» Exercise goal
Skip the images and copy every other part of the records exactly.

» Data excerpts
━━━━━━━━━━━━━━━━

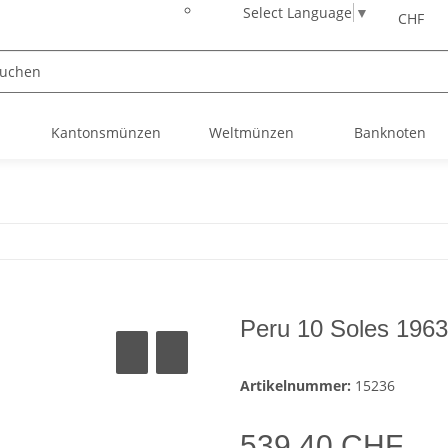
Select Language
▼
CHF
Kantonsmünzen
Weltmünzen
Banknoten
Peru 10 Soles 1963
Artikelnummer:
15236
539,40 CHF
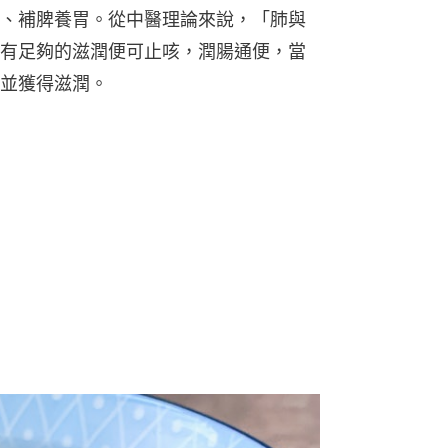
、補脾養胃。從中醫理論來說，「肺與
有足夠的滋潤便可止咳，潤腸通便，當
並獲得滋潤。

━━━━━━━━━━━━━━━━

» Exercise response
Select Language
▼
CHF
Kantonsmünzen
Weltmünzen
Banknoten
Peru 10 Soles 1963
Artikelnummer:
15236
539,40 CHF
、補脾養胃。從中醫理論來說，「肺與
有足夠的滋潤便可止咳，潤腸通便，當
並獲得滋潤。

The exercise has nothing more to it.